От Набокова до Лимонова
В антологии «Тамиздат» собраны сведения о 100 книгах, вышедших за пределами СССР, подавляющее большинство которых у нас «было запрещено и распространялось нелегально». С 1921 по 1984 год они выходили на Западе: большинство — в Париже, Нью-Йорке и Берлине.
Антология вышла небольшим тиражом — 500 экземпляров. Истории написания и публикации 100 книг уложены в стилизованную серую папку c тканевыми завязками.
В предисловии сразу оговаривается, что антология не претендует на научную фундаментальность. Сам список «легко может быть подвергнут критике». И в нем действительно нет Александра Введенского, Даниила Хармса, Михаила Зощенко, а есть, к примеру, генералы Краснов и Деникин, Жорес и Рой Медведевы.
Отправная точка издания скорее библиофильская. Возможно, в этом и причина отсутствия Введенского и Хармса: этих книг не оказалось в доступных коллекциях. Каждая статья сопровождается изображением книги, причем часто это конкретное уникальное издание, со своей историей, с дарственными надписями.
Составитель антологии — глава Роспечати Михаил Сеславинский, известный коллекционер, председатель Национального союза библиофилов. Его собрание и стало основой издания.
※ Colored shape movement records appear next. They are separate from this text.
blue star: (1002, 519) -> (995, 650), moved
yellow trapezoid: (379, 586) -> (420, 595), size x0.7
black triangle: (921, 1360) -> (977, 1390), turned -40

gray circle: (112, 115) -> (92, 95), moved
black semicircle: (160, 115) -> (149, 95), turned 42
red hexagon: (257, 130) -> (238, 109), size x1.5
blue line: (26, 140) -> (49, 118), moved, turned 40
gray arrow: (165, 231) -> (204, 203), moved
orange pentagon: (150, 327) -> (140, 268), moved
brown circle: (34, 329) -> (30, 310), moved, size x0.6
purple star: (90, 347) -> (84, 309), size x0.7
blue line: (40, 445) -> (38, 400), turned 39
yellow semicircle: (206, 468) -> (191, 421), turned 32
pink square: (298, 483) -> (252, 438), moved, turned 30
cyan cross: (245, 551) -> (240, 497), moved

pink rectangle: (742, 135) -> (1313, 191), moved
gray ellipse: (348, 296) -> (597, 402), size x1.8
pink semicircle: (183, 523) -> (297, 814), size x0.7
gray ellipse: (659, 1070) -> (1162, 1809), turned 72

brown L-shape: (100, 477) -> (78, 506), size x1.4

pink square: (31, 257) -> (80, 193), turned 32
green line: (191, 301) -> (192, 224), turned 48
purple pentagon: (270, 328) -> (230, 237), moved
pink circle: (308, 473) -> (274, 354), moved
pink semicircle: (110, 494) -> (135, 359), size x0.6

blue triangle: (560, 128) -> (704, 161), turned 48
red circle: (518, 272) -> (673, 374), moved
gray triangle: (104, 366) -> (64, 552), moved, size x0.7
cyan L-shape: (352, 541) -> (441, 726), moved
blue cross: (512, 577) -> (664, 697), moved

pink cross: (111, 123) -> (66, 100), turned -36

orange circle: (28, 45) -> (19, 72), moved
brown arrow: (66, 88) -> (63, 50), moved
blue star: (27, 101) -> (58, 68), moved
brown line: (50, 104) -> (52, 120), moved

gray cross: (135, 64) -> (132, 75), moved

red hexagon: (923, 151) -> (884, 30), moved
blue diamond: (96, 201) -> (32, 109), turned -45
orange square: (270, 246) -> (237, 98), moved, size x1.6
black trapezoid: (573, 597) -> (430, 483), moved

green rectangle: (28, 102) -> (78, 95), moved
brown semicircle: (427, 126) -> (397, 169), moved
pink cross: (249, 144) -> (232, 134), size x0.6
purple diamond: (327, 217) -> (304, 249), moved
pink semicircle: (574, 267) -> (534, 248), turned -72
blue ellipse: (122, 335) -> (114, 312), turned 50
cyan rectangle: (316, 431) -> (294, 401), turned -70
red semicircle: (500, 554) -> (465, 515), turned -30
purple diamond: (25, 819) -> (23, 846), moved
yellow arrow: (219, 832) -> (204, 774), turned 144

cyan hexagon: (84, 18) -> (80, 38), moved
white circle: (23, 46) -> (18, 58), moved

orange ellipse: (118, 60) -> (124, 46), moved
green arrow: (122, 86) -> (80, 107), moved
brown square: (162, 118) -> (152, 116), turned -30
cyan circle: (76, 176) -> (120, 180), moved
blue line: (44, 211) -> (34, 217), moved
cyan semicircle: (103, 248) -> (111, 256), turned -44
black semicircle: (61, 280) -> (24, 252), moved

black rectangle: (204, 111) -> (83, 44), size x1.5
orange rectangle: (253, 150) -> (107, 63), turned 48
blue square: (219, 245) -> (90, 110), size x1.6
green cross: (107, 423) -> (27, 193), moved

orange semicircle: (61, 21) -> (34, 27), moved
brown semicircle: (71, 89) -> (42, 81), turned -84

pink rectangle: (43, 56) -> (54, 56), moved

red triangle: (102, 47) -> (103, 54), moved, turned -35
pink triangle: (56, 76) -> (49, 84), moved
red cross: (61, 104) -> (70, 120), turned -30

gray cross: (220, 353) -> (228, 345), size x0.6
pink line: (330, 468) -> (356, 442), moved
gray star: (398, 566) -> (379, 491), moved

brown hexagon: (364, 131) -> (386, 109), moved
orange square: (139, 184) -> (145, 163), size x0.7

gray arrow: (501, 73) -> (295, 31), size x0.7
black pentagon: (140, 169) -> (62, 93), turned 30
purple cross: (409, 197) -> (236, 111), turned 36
Другой источник — библиотека Дома русского зарубежья им. А.И. Солженицына. Впрочем, термин «библиофильство» именно в этом случае не совсем подходит. Еще недавно, как сухо напоминает предисловие, за чтение этих книг «можно было угодить за решетку».
Словно в память о тех временах в книгу добавлены вкладки с факсимильным воспроизведением газетных обличений и осуждений. В 1923-м писателей-изгнанников именуют «отщепенцами искусства», в 1946-м рабочие завода «Электросила» осуждают Михаила Зощенко. Наконец, в книге воспроизводится письмо образца 1991 года: ветеран труда Васильчиков, купивший у спекулянта роман «Лолита», требует сдать автора в Интерпол, а заодно настаивает на публикации своей собственной повести «Дело жизни».
Антология вновь собирает запрещенные книги, большинство из которых уже прошли через множество переизданий, в их первоначальном виде. «Шатер» Николая Гумилева впервые был напечатан в Севастополе на оберточной бумаге, которую использовали для хранения сахарных голов. Причем в секретный бюллетень Главлита именно эта книга не вошла, а вошло второе издание 1921 года: «Шатер» был запрещен за «проникнутую мистикой и оппортунизмом африканскую экзотику».
За роман «Мы» Евгения Замятина брались разные издательства, но дело дошло только до «устных публикаций». Текст зачитывали вслух на литературных вечерах, на него писали рецензии, пока очередная цензурная машина, на этот раз с говорящим названием «Гублит», признала роман «опасным для государства». Роман впервые был опубликован в английском переводе в 1921 году, а в Россию вернулся в 1988-м.
Почти всегда «Тамиздат» был единственной возможностью сохранить книги для будущего. Так произошло с собраниями сочинений Осипа Мандельштама. Близкий друг поэта, ученый-биолог Борис Кузин рассказывал: «Увидев американское издание, я вздохнул с полным облегчением. Его творения не потеряны, пусть они будут трудно доступны русскому читателю хотя бы и еще 100 лет».
Всего в антологии 83 автора, от Аркадия Аверченко до Ильи Эренбурга. Статьи о них написаны скорее в популярной манере, с элементарным справочным аппаратом. Конечно, более насыщенные фактурой тексты выигрывают по сравнению со стандартизованными описаниями, например, того, каким «человеком большой духовной силы, глубоко верующим, несущим в себе великий дар терпения» была Вера Муромцева-Бунина.
Но своеобразными центрами притяжения стали два автора. Сразу несколькими книгами представлен Александр Солженицын. В антологию, вышедшую в издательстве «Русский путь», партнером Фонда Солженицына, помимо его основных трудов, отобраны и брошюры «Нобелевская лекция», «Письмо вождям Советского Союза».
Еще одним «главным эмигрантским автором» все же выступил Владимир Набоков. Статьи о нем написаны не «группой авторов», а известным набоковедом Николаем Мельниковым. На фотографии 1929 года писатель сосредоточенно склонился над романом «Защита Лужина». Местечко, в котором он в этот момент обосновался, называется Ле-Булу. По фотографии видно, что ему хорошо работается и что дело не только в Ле-Булу.